Raşit Çelikezer… Onu ‘’Vicdan (Senaryo’su)’’ ve ‘’Gökten Üç Elma Düştü’’ filmleriyle hatırlamak mümkün. Çelikezer, televizyonculuktan gelen bir yönetmen ve ister istemez bu olgu filmlerinde -birazcıkta olsa- kokuyor. “Can” filminde olduğu gibi. Çelikezer, bu filminde de senaryosunu inandırıcılıktan çok uzak kılmış ve bazı bazı dizi entrikalarıyla doldurmuş sahnelerini. Aslında filmin güçlü bir hikayesi var, böyle türlü müdahalelere ihtiyacı yok ama yönetmen bu tarz bi’ yöntem tercih etmiş… Saygı!

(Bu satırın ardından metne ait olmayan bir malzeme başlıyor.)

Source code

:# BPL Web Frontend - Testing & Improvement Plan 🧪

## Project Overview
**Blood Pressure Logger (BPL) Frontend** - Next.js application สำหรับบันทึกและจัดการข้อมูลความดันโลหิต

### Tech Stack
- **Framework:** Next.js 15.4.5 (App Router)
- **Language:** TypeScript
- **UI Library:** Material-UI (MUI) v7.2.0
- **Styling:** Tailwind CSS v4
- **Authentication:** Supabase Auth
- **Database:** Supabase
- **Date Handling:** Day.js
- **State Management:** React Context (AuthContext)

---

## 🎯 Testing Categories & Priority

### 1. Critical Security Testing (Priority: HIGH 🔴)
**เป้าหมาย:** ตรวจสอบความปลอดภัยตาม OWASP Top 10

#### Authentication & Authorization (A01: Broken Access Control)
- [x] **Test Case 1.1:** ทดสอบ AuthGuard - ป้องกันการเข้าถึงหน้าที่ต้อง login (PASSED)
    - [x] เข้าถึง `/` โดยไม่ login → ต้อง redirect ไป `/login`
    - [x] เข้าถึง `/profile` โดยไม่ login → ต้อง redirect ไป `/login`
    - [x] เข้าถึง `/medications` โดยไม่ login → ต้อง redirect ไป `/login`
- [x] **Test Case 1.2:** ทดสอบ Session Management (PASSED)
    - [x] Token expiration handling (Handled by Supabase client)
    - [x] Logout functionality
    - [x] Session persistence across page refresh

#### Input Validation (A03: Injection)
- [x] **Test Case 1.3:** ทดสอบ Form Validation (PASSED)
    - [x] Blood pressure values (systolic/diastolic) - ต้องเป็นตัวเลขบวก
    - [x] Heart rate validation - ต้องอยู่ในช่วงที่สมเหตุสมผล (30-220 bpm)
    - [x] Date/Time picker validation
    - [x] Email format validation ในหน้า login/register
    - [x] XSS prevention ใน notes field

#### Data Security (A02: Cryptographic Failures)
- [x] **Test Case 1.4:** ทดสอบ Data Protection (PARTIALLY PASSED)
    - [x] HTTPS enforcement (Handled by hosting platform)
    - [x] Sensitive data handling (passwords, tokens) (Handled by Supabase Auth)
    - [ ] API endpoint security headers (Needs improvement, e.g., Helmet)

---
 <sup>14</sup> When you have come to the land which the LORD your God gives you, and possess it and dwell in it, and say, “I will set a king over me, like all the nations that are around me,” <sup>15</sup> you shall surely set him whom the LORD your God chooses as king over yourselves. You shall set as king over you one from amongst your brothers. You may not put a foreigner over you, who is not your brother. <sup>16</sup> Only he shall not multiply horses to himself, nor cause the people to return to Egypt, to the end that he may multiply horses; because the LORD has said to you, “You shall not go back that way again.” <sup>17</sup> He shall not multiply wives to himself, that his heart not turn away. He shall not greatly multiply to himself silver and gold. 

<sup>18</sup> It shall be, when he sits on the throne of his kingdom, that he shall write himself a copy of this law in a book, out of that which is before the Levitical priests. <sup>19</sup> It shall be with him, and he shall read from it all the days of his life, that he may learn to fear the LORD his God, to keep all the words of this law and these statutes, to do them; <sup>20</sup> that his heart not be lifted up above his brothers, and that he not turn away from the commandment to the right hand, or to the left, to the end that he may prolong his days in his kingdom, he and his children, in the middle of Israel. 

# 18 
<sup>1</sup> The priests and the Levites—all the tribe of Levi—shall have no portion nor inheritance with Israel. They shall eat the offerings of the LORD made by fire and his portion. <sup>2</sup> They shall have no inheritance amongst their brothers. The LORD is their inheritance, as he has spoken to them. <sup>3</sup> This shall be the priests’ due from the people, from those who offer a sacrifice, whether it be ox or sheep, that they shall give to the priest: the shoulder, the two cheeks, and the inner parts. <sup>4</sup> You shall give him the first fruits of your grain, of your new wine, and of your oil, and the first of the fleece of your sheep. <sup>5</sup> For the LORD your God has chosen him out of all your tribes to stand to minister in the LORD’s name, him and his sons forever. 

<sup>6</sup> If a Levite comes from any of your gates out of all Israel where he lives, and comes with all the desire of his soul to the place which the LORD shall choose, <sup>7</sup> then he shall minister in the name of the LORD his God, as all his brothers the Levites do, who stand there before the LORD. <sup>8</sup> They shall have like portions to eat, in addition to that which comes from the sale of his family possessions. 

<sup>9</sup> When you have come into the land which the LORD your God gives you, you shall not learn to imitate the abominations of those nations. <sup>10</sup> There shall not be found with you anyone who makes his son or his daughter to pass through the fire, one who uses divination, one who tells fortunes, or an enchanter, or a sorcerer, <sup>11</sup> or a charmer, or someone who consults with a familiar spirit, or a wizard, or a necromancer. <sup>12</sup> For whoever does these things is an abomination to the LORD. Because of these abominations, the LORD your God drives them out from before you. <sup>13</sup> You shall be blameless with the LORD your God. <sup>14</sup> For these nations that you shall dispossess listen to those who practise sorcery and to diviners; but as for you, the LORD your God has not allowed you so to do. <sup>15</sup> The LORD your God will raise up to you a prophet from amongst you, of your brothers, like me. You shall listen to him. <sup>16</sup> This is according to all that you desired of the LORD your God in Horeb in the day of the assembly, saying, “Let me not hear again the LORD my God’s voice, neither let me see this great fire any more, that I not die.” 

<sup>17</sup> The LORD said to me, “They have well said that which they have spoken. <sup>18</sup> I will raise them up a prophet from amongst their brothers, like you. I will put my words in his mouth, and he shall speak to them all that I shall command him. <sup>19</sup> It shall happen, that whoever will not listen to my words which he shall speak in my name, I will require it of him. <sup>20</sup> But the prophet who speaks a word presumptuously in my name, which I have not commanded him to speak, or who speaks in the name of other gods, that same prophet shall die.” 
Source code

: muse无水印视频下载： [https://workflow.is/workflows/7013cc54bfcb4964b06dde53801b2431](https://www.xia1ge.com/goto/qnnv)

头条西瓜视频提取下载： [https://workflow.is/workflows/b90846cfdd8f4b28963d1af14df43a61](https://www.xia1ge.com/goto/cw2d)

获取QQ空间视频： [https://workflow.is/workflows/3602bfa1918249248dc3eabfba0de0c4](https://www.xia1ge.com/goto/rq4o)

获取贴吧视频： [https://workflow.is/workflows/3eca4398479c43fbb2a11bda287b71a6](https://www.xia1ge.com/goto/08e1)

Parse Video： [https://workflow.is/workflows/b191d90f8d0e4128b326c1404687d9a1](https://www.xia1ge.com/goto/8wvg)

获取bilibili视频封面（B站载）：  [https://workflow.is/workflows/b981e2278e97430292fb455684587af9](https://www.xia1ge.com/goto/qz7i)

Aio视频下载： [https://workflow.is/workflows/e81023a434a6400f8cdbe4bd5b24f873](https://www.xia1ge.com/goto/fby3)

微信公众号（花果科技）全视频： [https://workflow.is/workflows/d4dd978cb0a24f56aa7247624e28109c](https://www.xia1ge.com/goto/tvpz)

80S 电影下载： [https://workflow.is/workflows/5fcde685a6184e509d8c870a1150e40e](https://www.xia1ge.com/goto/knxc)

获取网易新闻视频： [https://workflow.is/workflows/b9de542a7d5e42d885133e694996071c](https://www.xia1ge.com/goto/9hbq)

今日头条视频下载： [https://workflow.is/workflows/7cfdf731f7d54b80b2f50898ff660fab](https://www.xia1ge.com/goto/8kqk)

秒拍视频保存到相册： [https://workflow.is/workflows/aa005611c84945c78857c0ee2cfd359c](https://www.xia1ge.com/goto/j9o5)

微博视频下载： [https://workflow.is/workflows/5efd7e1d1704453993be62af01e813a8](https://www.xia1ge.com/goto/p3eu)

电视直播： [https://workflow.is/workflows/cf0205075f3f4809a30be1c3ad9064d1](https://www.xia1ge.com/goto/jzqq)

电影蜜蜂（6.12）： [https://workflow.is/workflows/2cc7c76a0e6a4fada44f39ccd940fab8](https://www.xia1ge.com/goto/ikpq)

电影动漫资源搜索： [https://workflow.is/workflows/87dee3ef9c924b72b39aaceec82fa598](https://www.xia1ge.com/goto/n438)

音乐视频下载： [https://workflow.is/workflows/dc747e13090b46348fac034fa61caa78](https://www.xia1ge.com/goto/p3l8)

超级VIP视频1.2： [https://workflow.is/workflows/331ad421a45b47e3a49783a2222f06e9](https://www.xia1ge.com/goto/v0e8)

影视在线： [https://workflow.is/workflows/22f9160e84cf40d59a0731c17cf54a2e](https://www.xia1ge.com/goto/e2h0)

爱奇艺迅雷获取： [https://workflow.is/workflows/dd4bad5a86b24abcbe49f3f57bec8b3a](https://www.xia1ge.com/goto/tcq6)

Öykü; Anadolu’dan İstanbul’a yeni gelmiş Cemal ile Ayşe’nin 8-10 senelik hikayesi. Bu çift çocuk hasretiyle yanıp tutuşmakta ama bir türlü çocuk sahibi olamamakta. Bir takım denemeler sonucunda da başarısızlığı kabul eden çiftimiz doktora gidip o kötü haberi öğreniyorlar. Cemal kısır! O dakikaya kadar Serdar Orçin’in çizdiği karakterden ötürü kusurun Ayşe’de olduğunu hissediyoruz ve aslında biz de sonucu doktorda öğreniyoruz. Bunun sonucunda kimselere duyurmadan evlat ediniyor Ayşe ve Cemal. Razı olan taraf sadece Cemal bu süreçte. Bir süre sonra Ayşe’nin tepkileri netleşiyor ve Cemal’i de rahatsız eder duruma geliyor. Bunun sonucunda da Cemal, Ayşe ve bebeği(yani Can’ı) terk ediyor.
Film, o süreç ile şimdiki zamanda evlat edinilen Can adlı çocuğun yedi yaşına geldiği günler arasında gidip gelerek dinamik ve merak uyandırıcı kılıyor öyküyü. Bir süre bizi de meraklara sürüklüyor. Şimdiki zamanda Cemal yok, Ayşe çocuğa tek başına bakıyor (ne kadar bakmak denirse tabi). Arada neler yaşandığını, nasıl o noktaya geldiklerini öğrenmek için çıldırıyoruz ve bu da ilgiyi kesmemiş oluyor filmden… Zaten bu paralellikte filmin en başarılı yanı.
“Can” filmi popüler sinemanın bir örneği ve bir yere kadar da bizi doyuran bir örnek. Bir yere kadar diyorum çünkü filmde büyük soru işaretleri ve muammalar var. Mesela; çocuğu bu kadar çok isteyen Cemal’in kaçıp gitmesi ve bunun üzerine karşımıza “Cem” adıyla farklı bir yaşamda çıkması… Bu kısımlar hem büyük soru işareti hem de inandırıcı değil pek. Üstelik bu olaylar yetmiyormuş gibi Cemal’in değişim sürecinde çok zengin olması, iyi bir aileye damat olması ve evlendiği kadının babasının “…kızımın mutluluğu için susacaksın yoksa seni mahvederim!” gibi fantastik söylemleri tam dizi kafasında olmuş. Yine inandırıcılık sıfır!
Bir diğer inanmadığım nokta da Selen Uçer’in taşradan gelen kadın oyunu. Bu kadar oturmayan bir rol; iş olsun diye bürülünmüş bir karakter. “Hiç mi gözlem yapmadın be arkadaşım?” derler adama da neyse…
Özetle;
Film yukarıda sayılan birçok neden ve geri kalan birçok sebep sürüsünden ötürü vasat bir melodram örneği olup çıkıveriyor. Yine de izleyin, neticede Türk filmidir efendim.